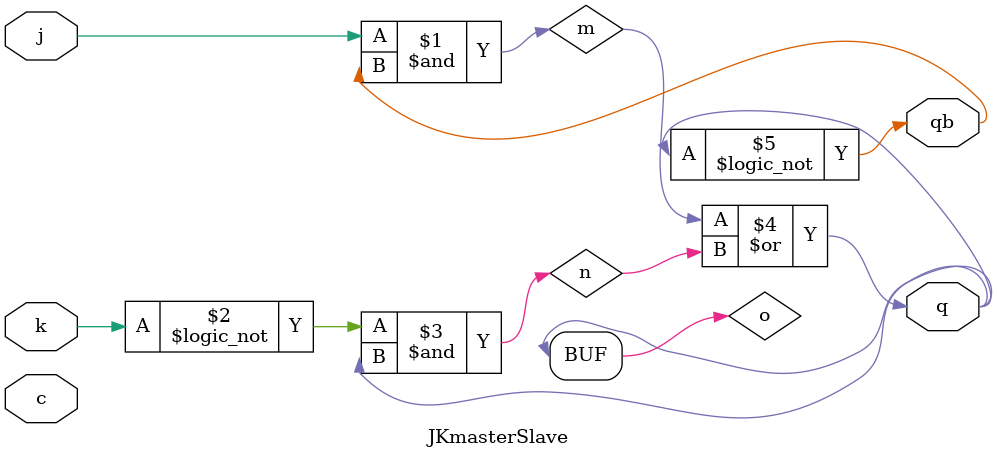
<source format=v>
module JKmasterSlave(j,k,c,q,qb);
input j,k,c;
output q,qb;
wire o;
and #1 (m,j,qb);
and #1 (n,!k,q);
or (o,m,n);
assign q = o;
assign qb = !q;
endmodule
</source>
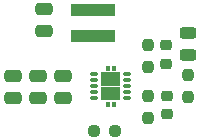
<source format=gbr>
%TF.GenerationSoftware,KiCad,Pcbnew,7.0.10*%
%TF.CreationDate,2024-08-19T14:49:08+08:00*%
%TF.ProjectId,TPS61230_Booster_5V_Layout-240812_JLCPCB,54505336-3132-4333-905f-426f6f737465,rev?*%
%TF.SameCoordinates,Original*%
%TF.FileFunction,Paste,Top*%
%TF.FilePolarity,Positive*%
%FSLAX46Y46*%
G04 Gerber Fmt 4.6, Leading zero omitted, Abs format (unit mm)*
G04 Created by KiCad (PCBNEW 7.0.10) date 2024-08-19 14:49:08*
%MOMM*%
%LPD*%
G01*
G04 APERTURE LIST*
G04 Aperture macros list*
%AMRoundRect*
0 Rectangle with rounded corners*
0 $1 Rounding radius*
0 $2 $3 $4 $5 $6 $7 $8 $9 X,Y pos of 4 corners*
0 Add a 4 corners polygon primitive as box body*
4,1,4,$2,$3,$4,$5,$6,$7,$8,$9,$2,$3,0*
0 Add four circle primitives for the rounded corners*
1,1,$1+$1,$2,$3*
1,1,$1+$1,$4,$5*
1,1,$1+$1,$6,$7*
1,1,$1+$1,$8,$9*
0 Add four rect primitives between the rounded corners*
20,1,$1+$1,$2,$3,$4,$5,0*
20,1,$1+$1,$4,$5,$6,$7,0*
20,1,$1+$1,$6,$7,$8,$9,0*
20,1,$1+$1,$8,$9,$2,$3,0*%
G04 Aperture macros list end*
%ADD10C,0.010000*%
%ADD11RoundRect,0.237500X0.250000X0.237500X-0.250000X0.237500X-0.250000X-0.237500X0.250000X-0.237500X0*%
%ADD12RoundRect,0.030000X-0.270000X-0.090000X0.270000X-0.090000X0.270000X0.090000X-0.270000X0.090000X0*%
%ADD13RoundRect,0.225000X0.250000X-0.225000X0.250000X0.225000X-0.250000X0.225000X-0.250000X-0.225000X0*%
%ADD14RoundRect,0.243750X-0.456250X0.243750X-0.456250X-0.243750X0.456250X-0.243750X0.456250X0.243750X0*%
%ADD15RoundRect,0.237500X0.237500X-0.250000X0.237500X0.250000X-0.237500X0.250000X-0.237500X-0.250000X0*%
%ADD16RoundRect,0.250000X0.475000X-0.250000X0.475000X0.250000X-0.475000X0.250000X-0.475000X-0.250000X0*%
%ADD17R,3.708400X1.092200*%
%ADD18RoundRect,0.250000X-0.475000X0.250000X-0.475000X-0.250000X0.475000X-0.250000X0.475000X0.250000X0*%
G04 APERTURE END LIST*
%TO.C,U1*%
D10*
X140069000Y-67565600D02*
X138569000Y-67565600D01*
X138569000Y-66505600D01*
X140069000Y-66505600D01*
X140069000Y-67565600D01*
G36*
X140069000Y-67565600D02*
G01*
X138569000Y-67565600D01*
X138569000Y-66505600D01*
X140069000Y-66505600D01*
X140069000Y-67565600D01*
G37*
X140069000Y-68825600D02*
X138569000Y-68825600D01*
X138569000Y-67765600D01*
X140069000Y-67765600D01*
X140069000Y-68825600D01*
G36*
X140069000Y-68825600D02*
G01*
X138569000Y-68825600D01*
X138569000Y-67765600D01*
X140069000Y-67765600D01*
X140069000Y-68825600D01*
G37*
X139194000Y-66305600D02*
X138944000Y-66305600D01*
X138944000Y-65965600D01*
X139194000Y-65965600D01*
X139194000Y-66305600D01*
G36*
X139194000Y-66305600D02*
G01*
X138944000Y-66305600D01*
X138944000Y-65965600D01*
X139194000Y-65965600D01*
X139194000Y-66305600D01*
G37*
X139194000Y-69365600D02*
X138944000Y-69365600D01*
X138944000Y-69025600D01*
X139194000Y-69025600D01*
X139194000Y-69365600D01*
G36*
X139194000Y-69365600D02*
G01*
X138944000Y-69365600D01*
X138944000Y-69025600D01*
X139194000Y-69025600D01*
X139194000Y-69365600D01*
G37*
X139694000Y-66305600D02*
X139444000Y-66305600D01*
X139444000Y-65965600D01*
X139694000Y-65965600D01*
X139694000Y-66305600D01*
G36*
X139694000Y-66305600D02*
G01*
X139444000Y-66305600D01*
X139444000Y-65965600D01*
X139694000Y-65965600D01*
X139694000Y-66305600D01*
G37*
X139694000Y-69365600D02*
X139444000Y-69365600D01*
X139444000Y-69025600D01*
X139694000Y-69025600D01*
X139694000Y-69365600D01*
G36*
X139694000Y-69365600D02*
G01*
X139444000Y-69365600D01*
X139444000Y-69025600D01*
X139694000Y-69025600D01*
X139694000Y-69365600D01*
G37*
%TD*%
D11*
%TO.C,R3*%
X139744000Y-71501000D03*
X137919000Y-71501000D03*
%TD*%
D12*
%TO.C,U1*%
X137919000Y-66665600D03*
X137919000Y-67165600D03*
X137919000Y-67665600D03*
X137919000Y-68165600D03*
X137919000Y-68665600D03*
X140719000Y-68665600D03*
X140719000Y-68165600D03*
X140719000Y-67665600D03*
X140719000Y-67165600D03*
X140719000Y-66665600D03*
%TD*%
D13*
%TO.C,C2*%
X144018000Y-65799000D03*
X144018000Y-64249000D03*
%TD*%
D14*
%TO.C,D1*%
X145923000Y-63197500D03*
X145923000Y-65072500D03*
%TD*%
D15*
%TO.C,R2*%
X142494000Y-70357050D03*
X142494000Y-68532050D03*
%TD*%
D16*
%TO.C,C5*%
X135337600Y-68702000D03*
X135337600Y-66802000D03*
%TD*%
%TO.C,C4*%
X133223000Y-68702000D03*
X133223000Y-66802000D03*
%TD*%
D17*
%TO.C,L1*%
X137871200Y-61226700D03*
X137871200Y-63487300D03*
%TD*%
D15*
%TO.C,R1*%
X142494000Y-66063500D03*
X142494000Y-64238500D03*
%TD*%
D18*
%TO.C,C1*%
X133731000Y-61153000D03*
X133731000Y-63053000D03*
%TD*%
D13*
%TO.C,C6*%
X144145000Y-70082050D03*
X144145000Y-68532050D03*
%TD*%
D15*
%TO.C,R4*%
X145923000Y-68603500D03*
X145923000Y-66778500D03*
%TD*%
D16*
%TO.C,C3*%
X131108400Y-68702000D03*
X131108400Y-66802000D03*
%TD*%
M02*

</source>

----

What is being asked: Write out every line of the entries that holds the word "corners".

Exercise output:
0 Rectangle with rounded corners*
0 $2 $3 $4 $5 $6 $7 $8 $9 X,Y pos of 4 corners*
0 Add a 4 corners polygon primitive as box body*
0 Add four circle primitives for the rounded corners*
0 Add four rect primitives between the rounded corners*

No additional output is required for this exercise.